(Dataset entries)
━━━

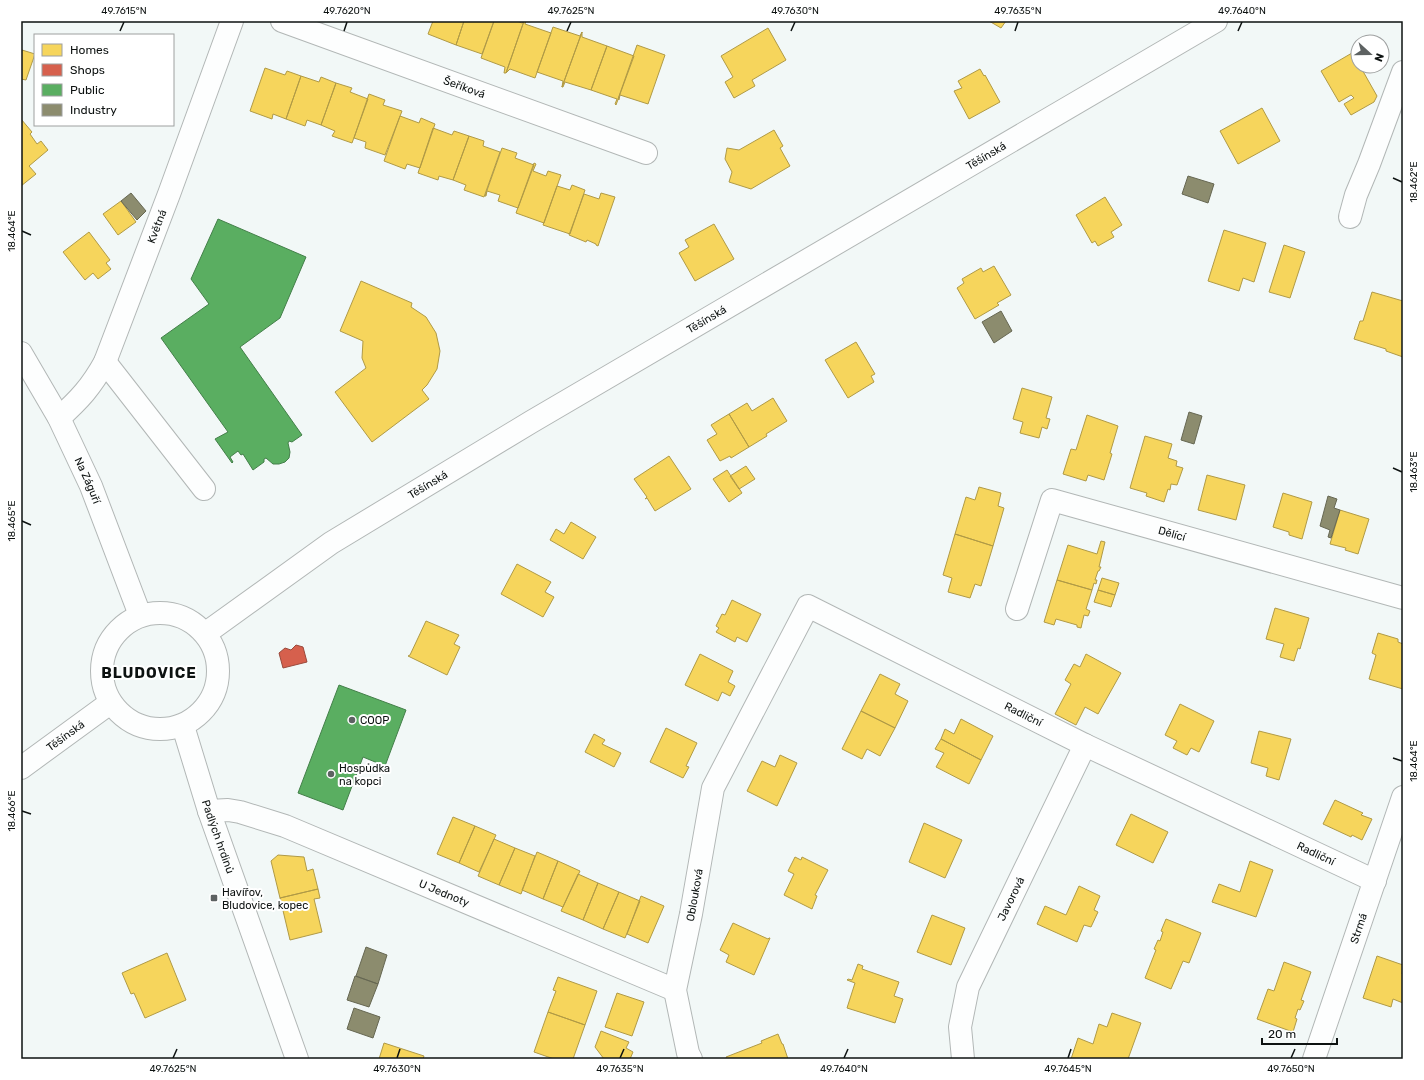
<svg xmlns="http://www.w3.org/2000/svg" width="1424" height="1080" font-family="Rubik,sans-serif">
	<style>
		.homes { fill: #f6d55c; stroke: #b09a46 }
		.shops { fill: #d6604d; stroke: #9a493b }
		.public { fill: #5aae61; stroke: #437f49 }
		.industry { fill: #8c8c6e; stroke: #666752 }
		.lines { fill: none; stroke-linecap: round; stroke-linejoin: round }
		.minor-casing { stroke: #b2b7b6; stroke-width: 24 }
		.major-casing { stroke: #b2b7b6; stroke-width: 24 }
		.minor { stroke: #fdfefe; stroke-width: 22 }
		.major { stroke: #fdfefe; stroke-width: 22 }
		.ticks { fill: none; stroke: #0d1211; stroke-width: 1.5 }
		.poi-dot { fill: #5d6262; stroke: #fff; stroke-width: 1.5 }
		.labels { text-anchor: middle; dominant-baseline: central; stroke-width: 4; stroke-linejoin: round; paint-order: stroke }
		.street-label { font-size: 11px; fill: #0d1211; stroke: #fff }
		.poi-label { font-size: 11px; fill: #0d1211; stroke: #fff; text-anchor: start }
		.district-label { font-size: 15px; font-weight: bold; letter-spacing: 1px; fill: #0d1211; stroke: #fff }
		.neatline { fill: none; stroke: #0d1211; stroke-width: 1.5 }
		.ticks-label { font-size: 10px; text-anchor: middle; fill: #0d1211 }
	</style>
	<rect width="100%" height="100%" fill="#f2f8f7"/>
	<path class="homes" d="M433 21H464L456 45 428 34Z
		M464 21H494L482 54 456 45Z
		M494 21H517L522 23 524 21 506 73H504L505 67 481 58Z
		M524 21H526L525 24 551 33 535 78 510 69 506 73Z
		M989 21H1006L1001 28Z
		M553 27 580 36 582 32 562 87 563 81 537 72Z
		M768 28 786 60 752 80 755 86 734 98 725 82 733 77 721 56Z
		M582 32V37L607 46 591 90 565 82 563 87H562Z
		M637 45 665 55 648 104 620 95 619 100 618 99Z
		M607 46 634 56 616 105 615 104 617 99 591 90Z
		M22 50 35 54 26 80 21 79V54Z
		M1352 53 1358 63V66H1360L1377 96 1374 102 1351 115 1344 104 1354 98 1351 95 1339 102 1321 71Z
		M265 68 285 75 287 71 301 76 286 119 273 114 272 119 250 111Z
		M980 69 984 76 985 75 1000 102 969 119 954 91 962 88 958 81Z
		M301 76 319 82 321 77 336 83 321 125 307 120 305 126 286 119Z
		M336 83 352 88 350 92 368 99 352 143 332 136 335 131 321 125Z
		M369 94 385 100 383 105 402 111 385 155 365 148 366 142 354 138Z
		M1262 108 1280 141 1238 164 1220 131Z
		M400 116 419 123 421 118 435 124 420 168 407 164 405 169 384 161Z
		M21 119 32 132 30 134 37 144 41 141 48 150 29 166 36 174 21 186Z
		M433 128 452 135 454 131 469 136 453 180 439 176 438 180 418 173Z
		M774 130 783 146 780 148 790 166 751 189 729 182 732 172 725 159 727 148 739 150Z
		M469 136 484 141 483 146 500 152 484 197 464 190 466 185 453 180Z
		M502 148 517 153 515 158 534 165 518 208 498 201 500 195 487 191 486 196H485Z
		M534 163 536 164 533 171 546 176 548 171 561 175 544 223 516 213Z
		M572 185 585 190 570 234 543 225 557 186 570 190Z
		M601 193 615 197 598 246 596 245V244L587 240 586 242 569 235 584 194 599 199Z
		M1105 197 1122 225 1111 232 1114 237 1098 246 1095 241 1092 243 1076 215Z
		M121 201 136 222 118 235 103 214Z
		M714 224 734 259 695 281 679 253 689 247 685 240Z
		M1224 230 1266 243 1254 282 1243 278 1239 291 1208 281Z
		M89 232 110 260 106 263 111 269 98 279 93 273 85 280 63 252Z
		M1284 245 1305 252 1290 298 1269 292Z
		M994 266 1011 295 997 303 999 305 975 319 957 288 964 283 962 279 981 268 983 272Z
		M361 281 412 303 411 307 426 317 436 333 440 351 437 369 427 385 422 390 429 399 372 442 335 392 366 368 362 358 363 341 340 331Z
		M1372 292 1403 301V357L1386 351V349L1354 339 1360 321H1363Z
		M856 342 875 374 871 376 874 382 848 398 825 360Z
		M1022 388 1052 397 1046 418 1050 419 1047 429 1042 427 1039 438 1020 433 1023 422 1013 419Z
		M773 398 787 421 766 434 767 436 749 447 729 414 747 403 752 411Z
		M729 414 749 447 731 458 730 456 720 461 707 440 717 434 711 425Z
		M1087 415 1118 426 1110 453 1112 454 1104 480 1088 475 1086 481 1063 474 1071 449 1076 450Z
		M1145 436 1172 444 1168 458 1177 461 1176 466 1183 468 1177 485 1171 484 1170 490 1168 489 1164 502 1146 496 1147 493 1130 488Z
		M669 456 691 489 655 511 647 498 645 499 647 497 634 479Z
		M746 466 755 479 739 489 730 476Z
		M727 470 742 493 729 502 713 479Z
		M1207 475 1245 485 1236 520 1198 510Z
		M979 487 1001 493 998 506 1004 508 993 546 955 534 966 497 975 500Z
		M1283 493 1312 502 1302 539 1289 535V532L1273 527Z
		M1340 510 1369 519 1358 554 1345 550 1346 548 1330 544Z
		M571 522 596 537 583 559 550 540 556 529 564 534Z
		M955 534 993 546 981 586 975 584 970 598 948 592 952 578 943 575Z
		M1101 541 1105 542 1099 567H1101L1099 571H1098L1095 580H1097L1096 584 1094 583 1092 590 1057 580 1068 545 1097 554Z
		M517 564 551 582 545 592 554 597 543 617 501 594Z
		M1102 578 1119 583 1115 595 1098 590Z
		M1057 580 1092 590 1086 609 1090 611 1088 616 1084 615 1081 628 1077 627V625L1056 619 1054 625 1044 622Z
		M1098 590 1115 595 1111 607 1094 602Z
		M732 600 761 614 747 642 737 637 735 642 716 632 719 628 716 626 722 614 725 615Z
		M1275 608 1309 618 1300 649 1298 648 1294 661 1280 657 1284 644 1266 639Z
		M426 621 459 635 454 644 460 647 447 675 408 656 410 655Z
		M1378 633 1398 639V642L1403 644V689L1369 679 1376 655 1372 653Z
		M700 654 733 671 728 682 735 686 730 696 722 692 718 701 685 685Z
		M1086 654 1121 673 1098 714 1085 707 1076 725 1055 714 1071 684 1065 680 1074 664 1080 667Z
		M880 674 900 684 895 694 908 701 895 728 861 711Z
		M1180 704 1214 721 1199 752 1191 748 1187 755 1173 748 1177 741 1165 735Z
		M861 711 895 728 880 756 867 749 862 759 842 749Z
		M961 719 993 736 981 760 941 739 945 729 954 734Z
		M666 728 697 743 686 766 689 767 683 778 650 762Z
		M1259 731 1291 739 1279 780 1266 776 1268 768 1251 763Z
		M594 734 605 740 602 744 621 753 614 767 585 752Z
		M941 739 981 760 969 784 936 767 944 753 935 749Z
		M780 755 797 763 777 806 747 791 762 761 775 767Z
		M1335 800 1363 813 1361 815 1372 819 1362 840 1352 835 1351 837 1323 824Z
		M1131 814 1168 832 1153 863 1116 845Z
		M453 817 475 826 459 863 437 854Z
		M924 823 962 840 945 878 909 862Z
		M475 826 496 835 479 872 459 863Z
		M494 839 515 848 499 885 478 876Z
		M515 848 535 856 521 894 499 885Z
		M537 852 558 861 543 899 522 890Z
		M278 855 304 857 307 871 313 869 318 889 280 898 271 861Z
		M795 857 801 860 802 857 828 870 815 895 817 896 812 909 784 895 794 874 788 871Z
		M558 861 580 871 563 907 543 899Z
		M1250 861 1273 870 1256 917 1212 902 1219 884 1240 892Z
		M578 874 598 883 583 920 561 911Z
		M598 883 619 892 603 929 583 920Z
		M1079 886 1100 896 1094 910 1098 912 1091 927 1084 925 1077 942 1037 924 1045 906 1066 915Z
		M318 889 320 898 314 899 322 932 290 940 280 898Z
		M619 892 640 901 625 938 603 929Z
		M641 896 664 906 648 943 627 934Z
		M932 915 965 928 951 965 917 952Z
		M1166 919 1201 933 1189 963 1183 961 1171 989 1145 978 1156 950 1154 949 1158 940 1160 941 1163 932 1161 931Z
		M733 923 768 939 769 938H770L754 975 726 962 729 955 720 950Z
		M167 953 186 1000 145 1018 134 993 131 994 122 973Z
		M1377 956 1403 965 1402 974 1403 975V1003L1393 999 1391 1007 1363 998Z
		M1284 962 1311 972 1301 1000 1304 1001 1300 1010 1298 1009 1295 1018 1297 1019 1293 1032 1257 1019 1268 989 1274 991Z
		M858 964 863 966 862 969 899 982 894 996 903 999 895 1023 847 1008 855 983 847 980 848 979 852 980Z
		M558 977 597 991 585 1025 548 1012 556 991 553 990Z
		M617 993 644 1002 632 1036 605 1027Z
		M548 1012 585 1025 573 1059H554L534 1052Z
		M1112 1013 1141 1023 1128 1059H1071L1078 1038 1093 1044 1099 1024 1107 1027Z
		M601 1031 629 1042 626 1048 633 1052 630 1059H604L595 1047Z
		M778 1034 782 1044H783L788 1059H727L726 1057 762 1043 761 1041Z
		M384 1043 424 1056 423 1059H379Z"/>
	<path class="shops" d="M296 645 303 647 307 662 283 668 279 653 285 648 291 650Z"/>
	<path class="public" d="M218 219 306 257 280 318 240 347 302 435 292 442 289 441 288 443 290 452 289 458 285 462 279 464H273L266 458 264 459V462L253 470 243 454 241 455 238 451 230 457 233 462 232 463 215 439 228 432 161 338 209 304 191 279Z
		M339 685 406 710 385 766 363 757 343 810 298 793Z"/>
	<path class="industry" d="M1188 176 1214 184 1208 203 1182 194Z
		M131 193 146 211 137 220 121 201Z
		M1001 311 1012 331 994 343 982 322Z
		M1189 412 1202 416 1194 444 1181 440Z
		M1328 496 1337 499 1334 508 1340 510 1331 538 1328 537 1330 530 1320 526Z
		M366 947 387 955 378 984 356 976Z
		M355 976 378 984 369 1007 347 1000Z
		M354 1008 380 1017 373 1038 347 1029Z"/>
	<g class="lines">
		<g class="minor-casing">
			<g id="minor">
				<path id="s1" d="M282 21 646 153"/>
				<path d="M1350 217 1356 195 1369 164 1403 72"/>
				<path id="s2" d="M21 353 59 418 91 486 140 615"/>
				<path d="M105 362 204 489"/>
				<path id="s3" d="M59 418C80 399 91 387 105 362L169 194 232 21"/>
				<path id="s4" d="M1017 609 1052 500 1403 598"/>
				<path id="s5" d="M183 726 209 811 297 1059"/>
				<path id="s6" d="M209 811 228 810 240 812 285 826 675 990"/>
				<path id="s7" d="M691 1059 688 1053 675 990 691 914 713 788 808 606 1085 745 1375 881"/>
				<path id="s8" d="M963 1059 960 1027 968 987 1085 745"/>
				<path id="s9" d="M1314 1059 1403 797"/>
			</g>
		</g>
		<g class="major-casing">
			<g id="major">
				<circle cx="160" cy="671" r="58"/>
				<path id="s10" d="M206 633 331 543 531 422 1216 21"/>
				<path id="s11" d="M21 768 110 703"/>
			</g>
		</g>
		<use href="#minor" class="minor"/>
		<use href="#major" class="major"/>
	</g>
	<path class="ticks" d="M120 31 124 22M344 31 347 22M567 31 571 22M791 31 795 22M1015 31 1018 22M1238 31 1242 22M1393 178 1402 182M22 231 31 235M1393 468 1402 472M22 521 31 525M1393 758 1402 761M22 811 31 814M173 1058 177 1049M397 1058 400 1049M620 1058 624 1049M844 1058 848 1049M1068 1058 1071 1049M1291 1058 1295 1049"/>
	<g class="poi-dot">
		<circle cx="352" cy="720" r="4"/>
		<circle cx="331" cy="774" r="4"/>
		<rect x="210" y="894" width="8" height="8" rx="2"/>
	</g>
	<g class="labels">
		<g class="street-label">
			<text stroke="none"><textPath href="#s1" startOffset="194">Šeříková</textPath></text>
			<text stroke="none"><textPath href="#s10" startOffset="915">Těšínská</textPath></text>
			<text stroke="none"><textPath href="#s3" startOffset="218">Květná</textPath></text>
			<text stroke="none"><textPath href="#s10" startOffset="591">Těšínská</textPath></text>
			<text stroke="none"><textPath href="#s2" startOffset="144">Na Záguří</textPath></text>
			<text stroke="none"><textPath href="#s10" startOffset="267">Těšínská</textPath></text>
			<text stroke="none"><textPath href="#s4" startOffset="239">Dělící</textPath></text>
			<text stroke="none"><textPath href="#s7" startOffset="723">Radliční</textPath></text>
			<text stroke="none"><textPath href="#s11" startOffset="55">Těšínská</textPath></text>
			<text stroke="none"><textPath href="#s5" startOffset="116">Padlých hrdinů</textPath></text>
			<text stroke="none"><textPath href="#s7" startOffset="1047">Radliční</textPath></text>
			<text stroke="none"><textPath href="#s6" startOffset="251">U Jednoty</textPath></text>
			<text stroke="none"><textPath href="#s7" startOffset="168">Oblouková</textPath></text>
			<text stroke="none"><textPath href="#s8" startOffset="171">Javorová</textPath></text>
			<text stroke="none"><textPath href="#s9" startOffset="138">Strmá</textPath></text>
		</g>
		<g class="poi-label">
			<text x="360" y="720">COOP</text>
			<text x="339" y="768">Hospůdka<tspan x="339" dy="13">na kopci</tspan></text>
			<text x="222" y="892">Havířov,<tspan x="222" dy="13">Bludovice, kopec</tspan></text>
		</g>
		<g class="district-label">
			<text x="149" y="673">BLUDOVICE</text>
		</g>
	</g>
	<rect width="1424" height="1080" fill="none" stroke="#ffffff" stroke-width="44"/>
	<rect x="34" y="34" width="140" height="92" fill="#ffffff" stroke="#9ea0a0"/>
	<rect x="42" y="44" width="20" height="12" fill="#f6d55c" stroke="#9ea0a0"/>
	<text x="70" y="54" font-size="12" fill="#0d1211">Homes</text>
	<rect x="42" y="64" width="20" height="12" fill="#d6604d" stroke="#9ea0a0"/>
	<text x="70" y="74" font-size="12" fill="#0d1211">Shops</text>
	<rect x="42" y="84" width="20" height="12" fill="#5aae61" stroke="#9ea0a0"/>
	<text x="70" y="94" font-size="12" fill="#0d1211">Public</text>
	<rect x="42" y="104" width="20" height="12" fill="#8c8c6e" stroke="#9ea0a0"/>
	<text x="70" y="114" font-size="12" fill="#0d1211">Industry</text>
	<g transform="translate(1370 54) rotate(111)"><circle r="19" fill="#ffffff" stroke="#9ea0a0"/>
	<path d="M0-3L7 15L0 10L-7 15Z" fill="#5d6262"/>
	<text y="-6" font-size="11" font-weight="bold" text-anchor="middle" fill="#0d1211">N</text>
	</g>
	<path d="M1262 1038v6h75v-6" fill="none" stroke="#0d1211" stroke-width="2"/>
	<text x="1268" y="1038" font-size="12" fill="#0d1211" stroke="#ffffff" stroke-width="3" paint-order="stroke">20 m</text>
	<rect x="22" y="22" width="1380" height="1036" class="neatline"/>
	<g class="ticks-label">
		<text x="124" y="14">49.7615°N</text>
		<text x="347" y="14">49.7620°N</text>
		<text x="571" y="14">49.7625°N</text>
		<text x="795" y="14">49.7630°N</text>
		<text x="1018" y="14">49.7635°N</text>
		<text x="1242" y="14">49.7640°N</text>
		<text transform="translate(1413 182) rotate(-90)" y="4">18.462°E</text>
		<text transform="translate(11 231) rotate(-90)" y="4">18.464°E</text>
		<text transform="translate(1413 472) rotate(-90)" y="4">18.463°E</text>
		<text transform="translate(11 521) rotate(-90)" y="4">18.465°E</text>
		<text transform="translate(1413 761) rotate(-90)" y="4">18.464°E</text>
		<text transform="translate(11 811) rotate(-90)" y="4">18.466°E</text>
		<text x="173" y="1072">49.7625°N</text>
		<text x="397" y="1072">49.7630°N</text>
		<text x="620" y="1072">49.7635°N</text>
		<text x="844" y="1072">49.7640°N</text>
		<text x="1068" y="1072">49.7645°N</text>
		<text x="1291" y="1072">49.7650°N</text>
	</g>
</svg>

━━━

• _Task to carry out_: All lines in the records above that contain "linejoin" are to be reported.

• _Answer for this exercise_:
		.lines { fill: none; stroke-linecap: round; stroke-linejoin: round }
		.labels { text-anchor: middle; dominant-baseline: central; stroke-width: 4; stroke-linejoin: round; paint-order: stroke }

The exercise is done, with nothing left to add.